As of last year, the hate crimes against Asian people were seen highest in New York, with a total of 28 incidents reported. With increases in the number of incidents throughout 2020 and going into 2021, “Stop AAPI Hate'' was born. This is an organization dedicated to tracking all incidents of anti-Asian hate crimes and recorded over 2,800 incidents of racism and discrimination from March to December of 2020. With this, many protests have popped up all over the world in 2021 to help bring awareness to these crimes and why they must be stopped. These attacks are not just towards Chinese Americans, they are towards all types of Asian people. Another common racist stereotype is that all Asian people look alike, which is untrue considering the vast continent of Asia and all the different countries it habitats. Some East-Asian countries are China, Korea, and Japan, while some South-Asian countries are India, Pakistan, and Nepal. This being said, the majority of the hate crimes towards Asian people are recorded to be many people who aren’t even Chinese, a stark example of the racism and prejudice towards Asians to begin with when assuming that all Asian people must be Chinese.
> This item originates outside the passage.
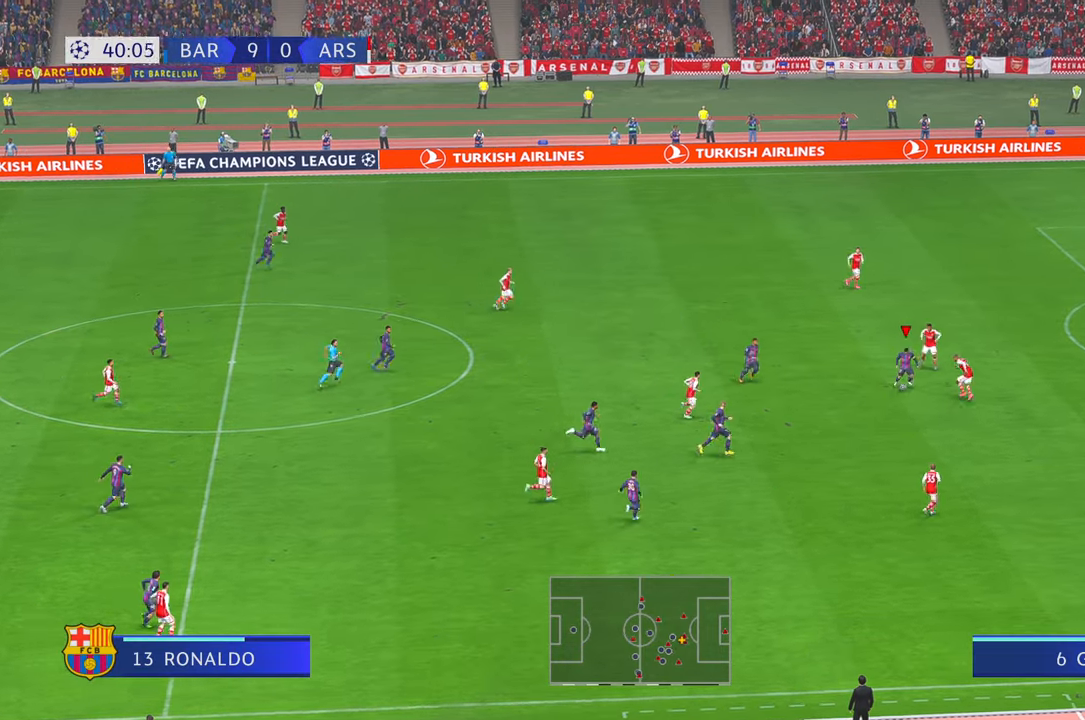
{"dt_ms": 500, "buttons": [], "left_stick": "center", "right_stick": "center", "events": [[350, "left_stick", "center"]]}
March 16th, 2021, three different Asian spas in Atlanta, Georgia, were targeted in a mass shooting, resulting in eight dead and six of them being Asian American women. Police have not considered this to be a hate crime against Asian Americans and blamed the perpetrator for “having a bad day” as to why this occurred. Vigils, peaceful protests, GoFundMe pages, and more were brought up as the week progressed and the story unfolded. The names of the victims, which took multiple days to be announced after the shooting occurred, are Soon Chung Park, Hyun Jung Grant, Suncha Kim, Yong Yue, Delaina Ashley Yaun, Paul Andre Michaels, Xiaojie Tan, and Daoyou Feng.

Being half South Korean, this news has deeply affected me. The fact that a lot of news stations have only just started to cover a tiny part of these crimes is shocking. The idea that the innocent lives taken in Atlanta were not racially motivated is an insult to the Asian American community. Many of the incidents are also involving Asian people over the age of sixty, grandmothers and grandfathers who have most likely sacrificed everything to make a better life for their children in America. This is how we repay them? By blaming them for a disease that our government couldn’t control and, therefore, targeting them? I fear what could happen to my grandmother if she leaves her home or what will happen to my mother if she encounters the wrong person. I fear what will happen to my friends at school if they’re hosting an Asian-specific event and a student doesn’t like it. But I shouldn't have to have these fears. No one should have to fear their friends and family getting mugged and beaten while innocent bystanders watch, an elderly lady beating a man with a cane in defense of her own life. No one asked for this pandemic, and no one maliciously brought COVID-19 to the United States so they could be in lockdown for an entire year. This generalization of Asian Americans and Pacific Islanders is what is hurting so many people right now. The only way we can make progress and change is by accepting the fact that there is no one person to blame for this ongoing fight against the pandemic except for the people who were in power that didn’t do anything to stop it. Placing the blame on an entire group of people instead of trying to fix the issue at hand is what has created this hatred towards Asian Americans, and it must stop in order for us to create a more unified future together.